Rao Rameshwar R, Vigen Marina L, Peterson Alexis W, Caldwell David J, Putnam Andrew J, Stegemann Jan P
Department of Biomedical Engineering, University of Michigan , Ann Arbor, Michigan.
Tissue Eng Part A. 2015 Feb;21(3-4):530-40. doi: 10.1089/ten.TEA.2013.0740. Epub 2014 Oct 17.
Minimally invasive, injectable bone tissue engineering therapies offer the potential to facilitate orthopedic repair procedures, including in indications where enhanced bone regeneration is needed for complete healing. In this study, we developed a dual-phase tissue construct consisting of osteogenic (Osteo) and vasculogenic (Vasculo) components. A modular tissue engineering approach was used to create collagen/fibrin/hydroxyapatite (COL/FIB/HA) hydrogel microbeads containing embedded human bone marrow-derived mesenchymal stem cells (bmMSC). These microbeads were predifferentiated toward the osteogenic lineage in vitro for 14 days, and they were then embedded within a COL/FIB vasculogenic phase containing a coculture of undifferentiated bmMSC and human umbilical vein endothelial cells (HUVEC). In vitro studies demonstrated homogenous dispersion of microbeads within the outer phase, with endothelial network formation around the microbeads over 14 days in the coculture conditions. Subcutaneous injection into immunodeficient mice was used to investigate the ability of dual-phase (Osteo+Vasculo) and control (Osteo, Vasculo, Blank) constructs to form neovasculature and ectopic bone. Laser Doppler imaging demonstrated blood perfusion through all constructs at 1, 4, and 8 weeks postimplantation. Histological quantification of total vessel density showed no significant differences between the conditions. Microcomputed tomography indicated significantly higher ectopic bone volume (BV) in the Osteo condition at 4 weeks. At 8 weeks both the Osteo and Blank groups exhibited higher BV compared to the Vasculo and dual Osteo+Vasculo groups. These data not only show that osteogenic microbeads can be used to induce ectopic bone formation, but also suggest an inhibitory effect on BV when undifferentiated bmMSC and HUVEC were included in dual-phase constructs. This work may lead to improved methods for engineering vascularized bone tissue, and to injectable therapies for the treatment of orthopedic pathologies in which bone regeneration is delayed or prevented.

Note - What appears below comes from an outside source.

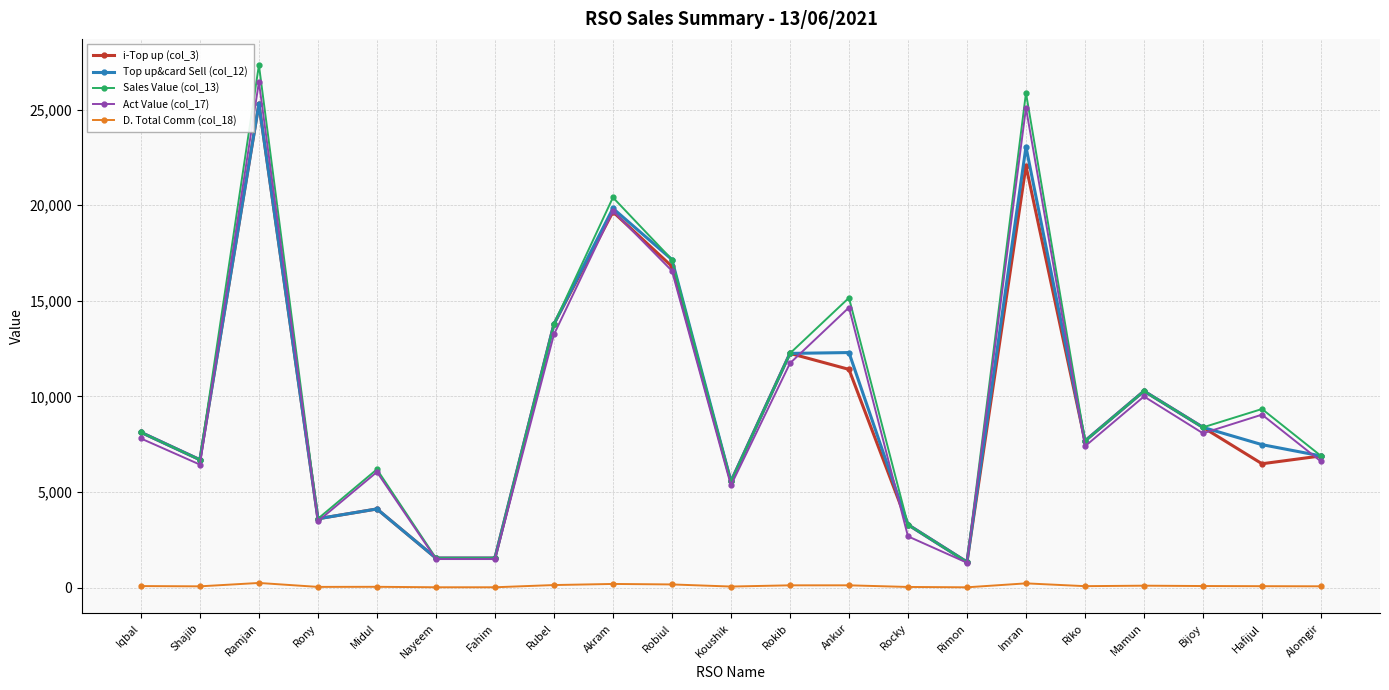

What is the sum of the i-Top up (col_3) values at Bijoy and Koushik?

13930.0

微创、可注射的骨组织工程疗法为促进骨科修复手术提供了潜力,包括在需要增强骨再生以实现完全愈合的适应症中。在本研究中,我们开发了一种由成骨(Osteo)和血管生成(Vasculo)成分组成的双相组织构建体。采用模块化组织工程方法创建了含有嵌入的人骨髓来源间充质干细胞(bmMSC)的胶原蛋白/纤维蛋白/羟基磷灰石(COL/FIB/HA)水凝胶微珠。这些微珠在体外向成骨谱系预分化14天,然后嵌入含有未分化bmMSC和人脐静脉内皮细胞(HUVEC)共培养物的COL/FIB血管生成相中。体外研究表明微珠在外相中均匀分散,在共培养条件下14天内在微珠周围形成内皮网络。将构建体皮下注射到免疫缺陷小鼠中,以研究双相(Osteo+Vasculo)和对照(Osteo、Vasculo、空白)构建体形成新血管和异位骨的能力。激光多普勒成像显示植入后1、4和8周时所有构建体均有血液灌注。总血管密度的组织学定量显示各条件之间无显著差异。微型计算机断层扫描表明,在4周时,Osteo条件下的异位骨体积(BV)显著更高。在8周时,与Vasculo组和双Osteo+Vasculo组相比,Osteo组和空白组的BV均更高。这些数据不仅表明成骨微珠可用于诱导异位骨形成,还表明当双相构建体中包含未分化的bmMSC和HUVEC时,对BV有抑制作用。这项工作可能会带来改进的工程化血管化骨组织的方法,以及用于治疗骨再生延迟或受阻的骨科疾病的可注射疗法。